One-Name Email and Tech Nerds Fail Themsleves Again

Recently in the Wall Street Journal, they highlighted the phenomenom of one-name email and the bragging rights associated with them.  How can it be that the brightest technical minds of a generation gets stymied by something so simple and so trivial?

Email has been around office life for a few decades by now, and for millenials, they’ve always been part of life. So small companies and startups have opted to use the casual first-name as a convention for email, blissfully unaware that this would be an issue down the line?

Perhaps they weren’t planning on the company’s success. Perhaps they’ve never been in a room with more than one person named Dave. It sounds implausible.

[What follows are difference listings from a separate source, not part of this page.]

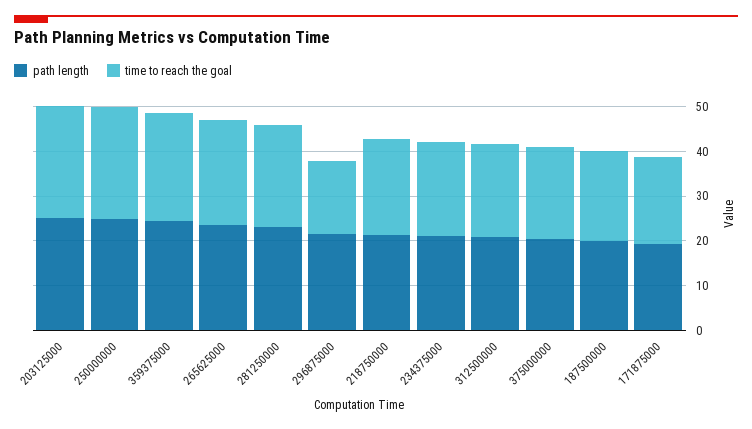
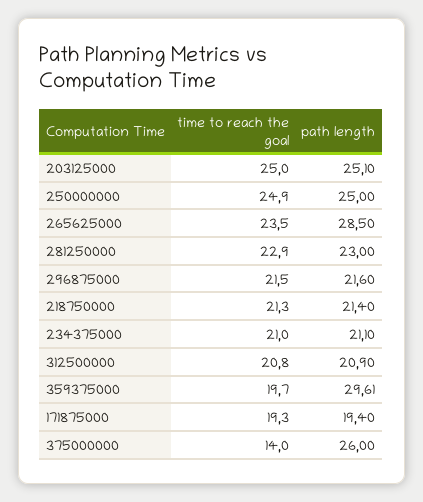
path length, 359375000: 24 -> 29.61
time to reach the goal, 359375000: 24 -> 19.7
path length, 265625000: 24 -> 28.5
time to reach the goal, 296875000: 16 -> 21.5
path length, 375000000: 20 -> 26
time to reach the goal, 375000000: 20 -> 14
path length, 187500000: 20 -> none
time to reach the goal, 187500000: 20 -> none

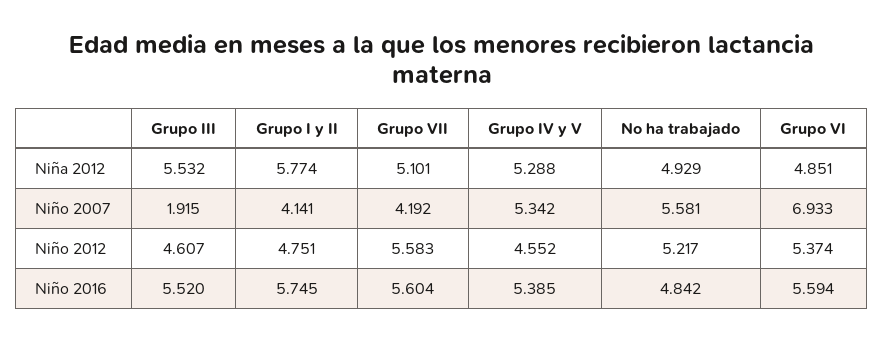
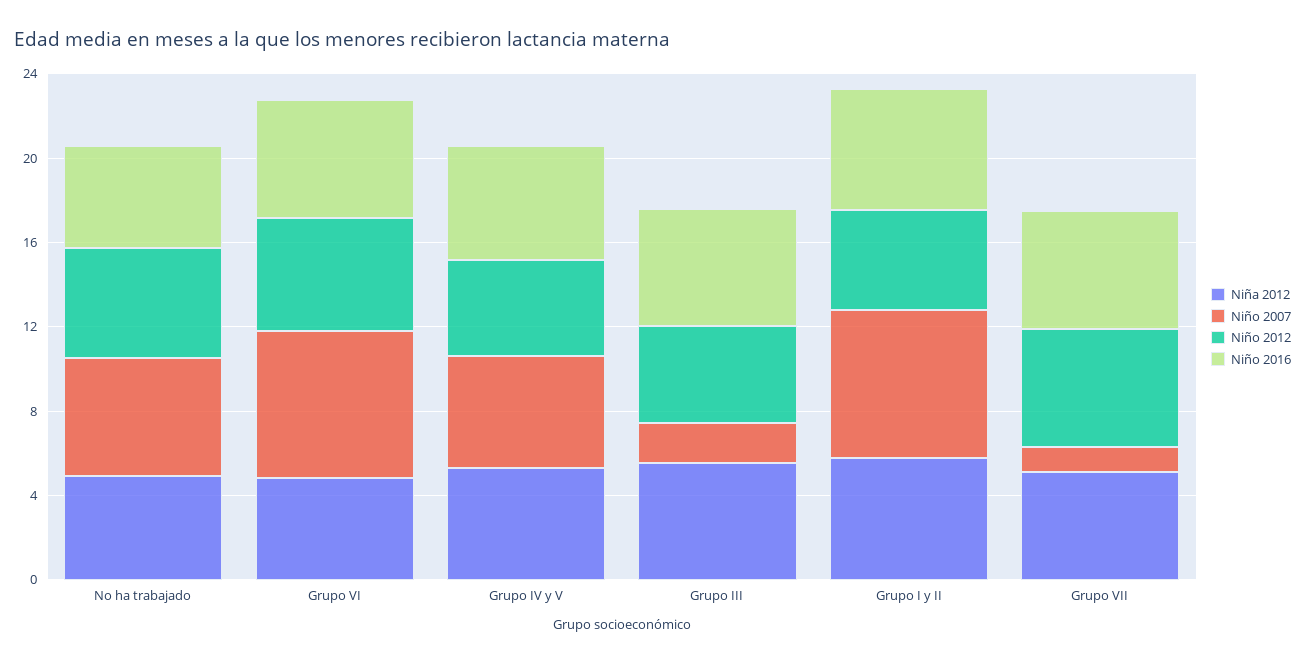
Niño 2007, Grupo I y II: 4.141 -> 7
Niño 2007, Grupo VII: 4.192 -> 1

Then again, I can’t imagine hiring anyone with the same name as someone else at the company when the name in question is more than a little uncommon. I know a small company of about 9 employees and two of them are share the first name of Austin. Why would you do that to yourselves?

More specifically, wrap your head around this one…. Katie Janesen, Marketing Officer at AppLovin hired her own intern, who just happened to be Katy Jensen. How did someone with such a similar name even make it past the interview screen?

These don’t seems like terribly difficult problems to sort out, but maybe using all one’s brain power to create new ways of making shopping easier leaves little overhead left to sort out common sense issues such as these.